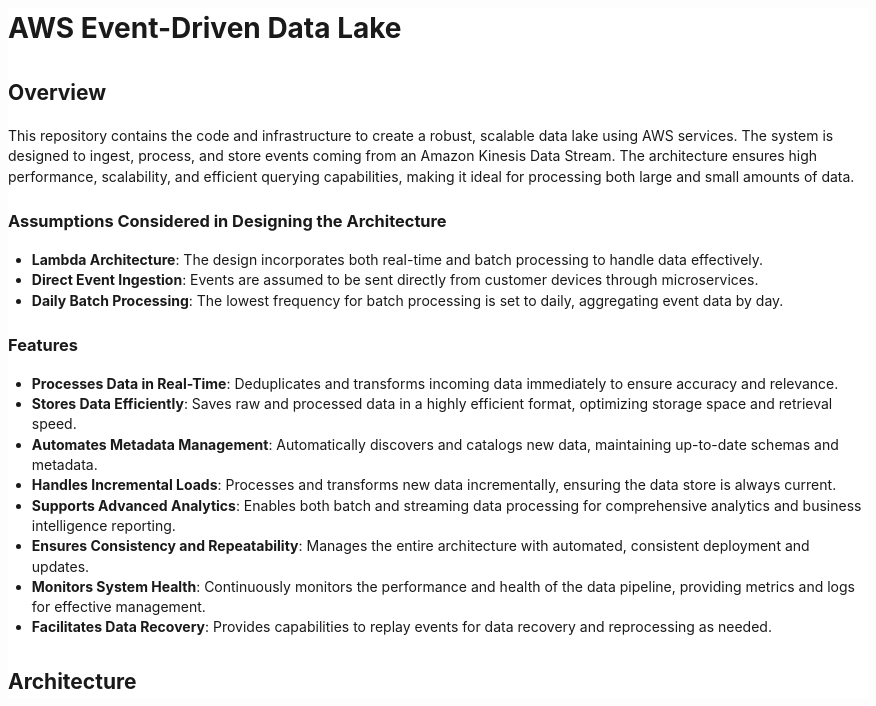 # AWS Event-Driven Data Lake

## Overview
This repository contains the code and infrastructure to create a robust, scalable data lake using AWS services. The system is designed to ingest, process, and store events coming from an Amazon Kinesis Data Stream. The architecture ensures high performance, scalability, and efficient querying capabilities, making it ideal for processing both large and small amounts of data.

### Assumptions Considered in Designing the Architecture

- **Lambda Architecture**: The design incorporates both real-time and batch processing to handle data effectively.
- **Direct Event Ingestion**: Events are assumed to be sent directly from customer devices through microservices.
- **Daily Batch Processing**: The lowest frequency for batch processing is set to daily, aggregating event data by day.

### Features

- **Processes Data in Real-Time**: Deduplicates and transforms incoming data immediately to ensure accuracy and relevance.
- **Stores Data Efficiently**: Saves raw and processed data in a highly efficient format, optimizing storage space and retrieval speed.
- **Automates Metadata Management**: Automatically discovers and catalogs new data, maintaining up-to-date schemas and metadata.
- **Handles Incremental Loads**: Processes and transforms new data incrementally, ensuring the data store is always current.
- **Supports Advanced Analytics**: Enables both batch and streaming data processing for comprehensive analytics and business intelligence reporting.
- **Ensures Consistency and Repeatability**: Manages the entire architecture with automated, consistent deployment and updates.
- **Monitors System Health**: Continuously monitors the performance and health of the data pipeline, providing metrics and logs for effective management.
- **Facilitates Data Recovery**: Provides capabilities to replay events for data recovery and reprocessing as needed.

## Architecture

<p align="center">
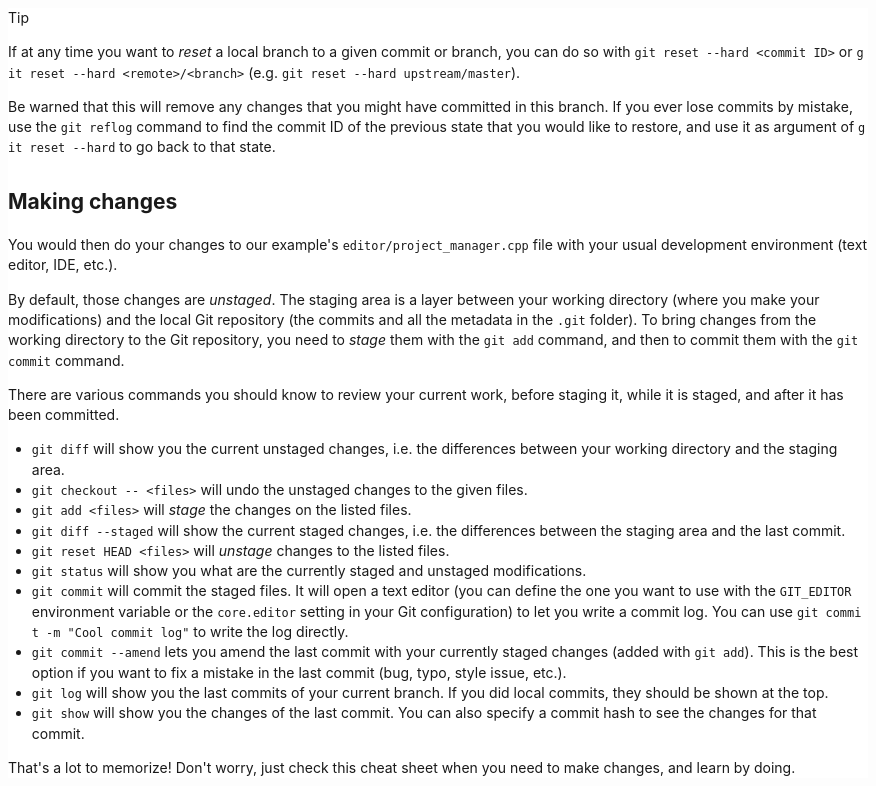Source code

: Tip

If at any time you want to *reset* a local branch to a given commit or
branch, you can do so with `git reset --hard <commit ID>` or
`git reset --hard <remote>/<branch>` (e.g.
`git reset --hard upstream/master`).

Be warned that this will remove any changes that you might have
committed in this branch. If you ever lose commits by mistake, use the
`git reflog` command to find the commit ID of the previous state that
you would like to restore, and use it as argument of `git reset --hard`
to go back to that state.

## Making changes

You would then do your changes to our example's
`editor/project_manager.cpp` file with your usual development
environment (text editor, IDE, etc.).

By default, those changes are *unstaged*. The staging area is a layer
between your working directory (where you make your modifications) and
the local Git repository (the commits and all the metadata in the `.git`
folder). To bring changes from the working directory to the Git
repository, you need to *stage* them with the `git add` command, and
then to commit them with the `git commit` command.

There are various commands you should know to review your current work,
before staging it, while it is staged, and after it has been committed.

-   `git diff` will show you the current unstaged changes, i.e. the
    differences between your working directory and the staging area.
-   `git checkout -- <files>` will undo the unstaged changes to the
    given files.
-   `git add <files>` will *stage* the changes on the listed files.
-   `git diff --staged` will show the current staged changes, i.e. the
    differences between the staging area and the last commit.
-   `git reset HEAD <files>` will *unstage* changes to the listed files.
-   `git status` will show you what are the currently staged and
    unstaged modifications.
-   `git commit` will commit the staged files. It will open a text
    editor (you can define the one you want to use with the `GIT_EDITOR`
    environment variable or the `core.editor` setting in your Git
    configuration) to let you write a commit log. You can use
    `git commit -m "Cool commit log"` to write the log directly.
-   `git commit --amend` lets you amend the last commit with your
    currently staged changes (added with `git add`). This is the best
    option if you want to fix a mistake in the last commit (bug, typo,
    style issue, etc.).
-   `git log` will show you the last commits of your current branch. If
    you did local commits, they should be shown at the top.
-   `git show` will show you the changes of the last commit. You can
    also specify a commit hash to see the changes for that commit.

That's a lot to memorize! Don't worry, just check this cheat sheet when
you need to make changes, and learn by doing.
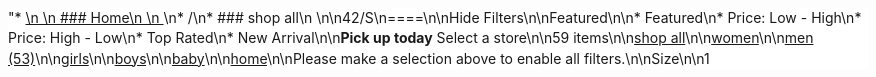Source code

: "*   [\n    \n    ### Home\n    \n    ](/)\n*   /\n*   ### shop all\n    \n\n42/S\n====\n\nHide Filters\n\nFeatured\n\n*   Featured\n*   Price: Low - High\n*   Price: High - Low\n*   Top Rated\n*   New Arrival\n\n**Pick up today** Select a store\n\n59 items\n\n[shop all](/all/?crawl=no)\n\n[women](/all/womens?crawl=no)\n\n[men (53)](/all/mens?crawl=no)\n\n[girls](/all/girls?crawl=no)\n\n[boys](/all/boys?crawl=no)\n\n[baby](/all/baby?crawl=no)\n\n[home](/all/home?crawl=no)\n\nPlease make a selection above to enable all filters.\n\nSize\n\n1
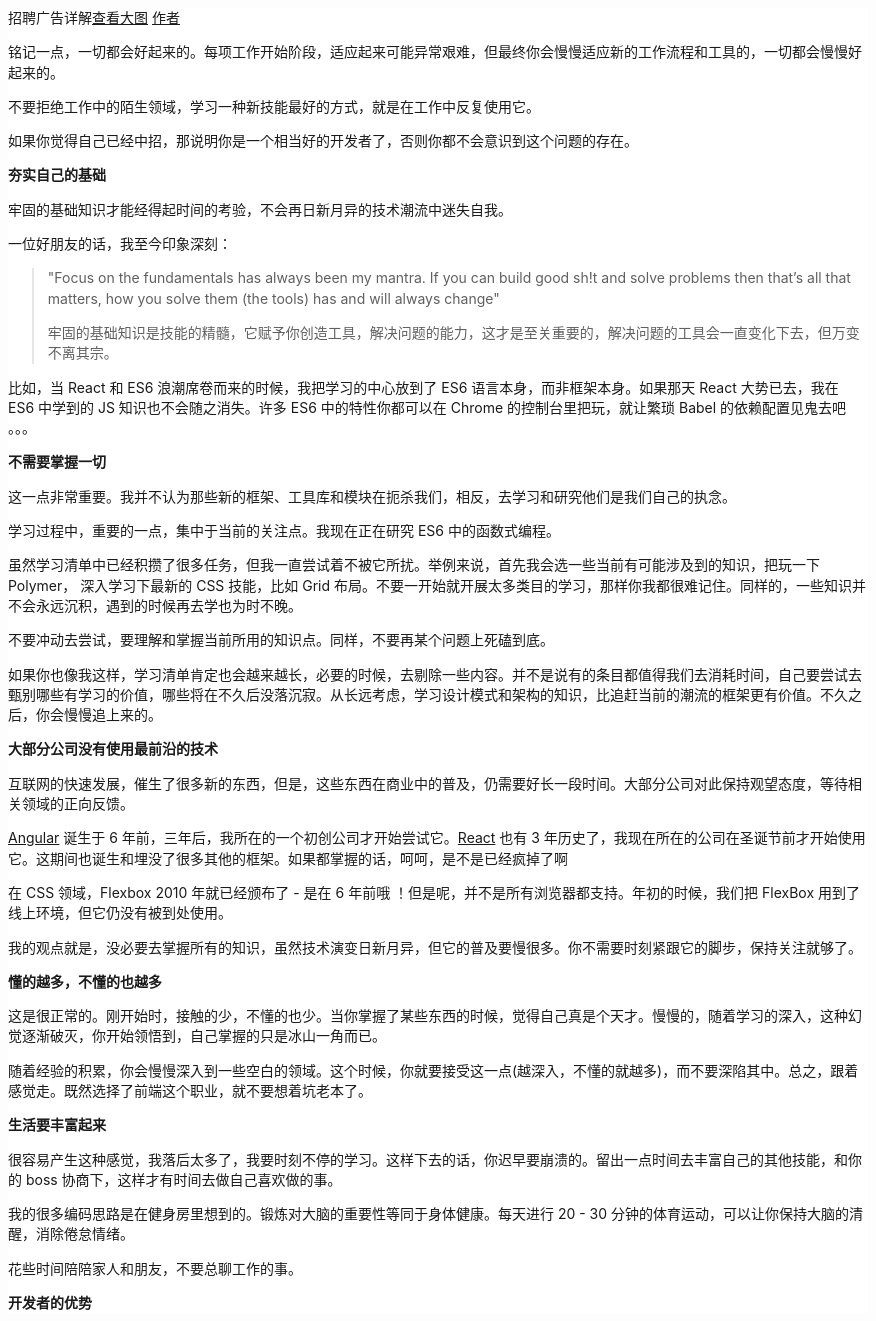 招聘广告详解[查看大图](https://www.smashingmagazine.com/wp-content/uploads/2016/09/jobs-edited-opt.png) [作者](https://twitter.com/bardguyver)

铭记一点，一切都会好起来的。每项工作开始阶段，适应起来可能异常艰难，但最终你会慢慢适应新的工作流程和工具的，一切都会慢慢好起来的。

不要拒绝工作中的陌生领域，学习一种新技能最好的方式，就是在工作中反复使用它。

如果你觉得自己已经中招，那说明你是一个相当好的开发者了，否则你都不会意识到这个问题的存在。

**夯实自己的基础**

牢固的基础知识才能经得起时间的考验，不会再日新月异的技术潮流中迷失自我。

一位好朋友的话，我至今印象深刻：

> "Focus on the fundamentals has always been my mantra. If you can build good sh!t and solve problems then that’s all that matters, how you solve them (the tools) has and will always change"
> 
> 牢固的基础知识是技能的精髓，它赋予你创造工具，解决问题的能力，这才是至关重要的，解决问题的工具会一直变化下去，但万变不离其宗。

比如，当 React 和 ES6 浪潮席卷而来的时候，我把学习的中心放到了 ES6 语言本身，而非框架本身。如果那天 React 大势已去，我在 ES6 中学到的 JS 知识也不会随之消失。许多 ES6 中的特性你都可以在 Chrome 的控制台里把玩，就让繁琐 Babel 的依赖配置见鬼去吧 。。。

**不需要掌握一切**

这一点非常重要。我并不认为那些新的框架、工具库和模块在扼杀我们，相反，去学习和研究他们是我们自己的执念。

学习过程中，重要的一点，集中于当前的关注点。我现在正在研究 ES6 中的函数式编程。

虽然学习清单中已经积攒了很多任务，但我一直尝试着不被它所扰。举例来说，首先我会选一些当前有可能涉及到的知识，把玩一下 Polymer， 深入学习下最新的 CSS 技能，比如 Grid 布局。不要一开始就开展太多类目的学习，那样你我都很难记住。同样的，一些知识并不会永远沉积，遇到的时候再去学也为时不晚。

不要冲动去尝试，要理解和掌握当前所用的知识点。同样，不要再某个问题上死磕到底。

如果你也像我这样，学习清单肯定也会越来越长，必要的时候，去剔除一些内容。并不是说有的条目都值得我们去消耗时间，自己要尝试去甄别哪些有学习的价值，哪些将在不久后没落沉寂。从长远考虑，学习设计模式和架构的知识，比追赶当前的潮流的框架更有价值。不久之后，你会慢慢追上来的。

**大部分公司没有使用最前沿的技术**

互联网的快速发展，催生了很多新的东西，但是，这些东西在商业中的普及，仍需要好长一段时间。大部分公司对此保持观望态度，等待相关领域的正向反馈。

[Angular](https://angularjs.org/) 诞生于 6 年前，三年后，我所在的一个初创公司才开始尝试它。[React](https://reactcommunity.org/) 也有 3 年历史了，我现在所在的公司在圣诞节前才开始使用它。这期间也诞生和埋没了很多其他的框架。如果都掌握的话，呵呵，是不是已经疯掉了啊

在 CSS 领域，Flexbox 2010 年就已经颁布了 - 是在 6 年前哦 ！但是呢，并不是所有浏览器都支持。年初的时候，我们把 FlexBox 用到了线上环境，但它仍没有被到处使用。

我的观点就是，没必要去掌握所有的知识，虽然技术演变日新月异，但它的普及要慢很多。你不需要时刻紧跟它的脚步，保持关注就够了。

**懂的越多，不懂的也越多**

这是很正常的。刚开始时，接触的少，不懂的也少。当你掌握了某些东西的时候，觉得自己真是个天才。慢慢的，随着学习的深入，这种幻觉逐渐破灭，你开始领悟到，自己掌握的只是冰山一角而已。

随着经验的积累，你会慢慢深入到一些空白的领域。这个时候，你就要接受这一点(越深入，不懂的就越多)，而不要深陷其中。总之，跟着感觉走。既然选择了前端这个职业，就不要想着坑老本了。

**生活要丰富起来**

很容易产生这种感觉，我落后太多了，我要时刻不停的学习。这样下去的话，你迟早要崩溃的。留出一点时间去丰富自己的其他技能，和你的 boss 协商下，这样才有时间去做自己喜欢做的事。

我的很多编码思路是在健身房里想到的。锻炼对大脑的重要性等同于身体健康。每天进行 20 - 30 分钟的体育运动，可以让你保持大脑的清醒，消除倦怠情绪。

花些时间陪陪家人和朋友，不要总聊工作的事。

**开发者的优势**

══════

## AIM OF THE EXERCISE
Copy the entries word for word, from the line containing "如果你觉得自己已经中招，那说" through the line containing "学习过程中，重要的一点，集中于当前的关注点。我现在正在研究 ES6 中的函数式编程。", including both of those lines.

## RESPONSE FOR THIS EXERCISE
如果你觉得自己已经中招，那说明你是一个相当好的开发者了，否则你都不会意识到这个问题的存在。

**夯实自己的基础**

牢固的基础知识才能经得起时间的考验，不会再日新月异的技术潮流中迷失自我。

一位好朋友的话，我至今印象深刻：

> "Focus on the fundamentals has always been my mantra. If you can build good sh!t and solve problems then that’s all that matters, how you solve them (the tools) has and will always change"
> 
> 牢固的基础知识是技能的精髓，它赋予你创造工具，解决问题的能力，这才是至关重要的，解决问题的工具会一直变化下去，但万变不离其宗。

比如，当 React 和 ES6 浪潮席卷而来的时候，我把学习的中心放到了 ES6 语言本身，而非框架本身。如果那天 React 大势已去，我在 ES6 中学到的 JS 知识也不会随之消失。许多 ES6 中的特性你都可以在 Chrome 的控制台里把玩，就让繁琐 Babel 的依赖配置见鬼去吧 。。。

**不需要掌握一切**

这一点非常重要。我并不认为那些新的框架、工具库和模块在扼杀我们，相反，去学习和研究他们是我们自己的执念。

学习过程中，重要的一点，集中于当前的关注点。我现在正在研究 ES6 中的函数式编程。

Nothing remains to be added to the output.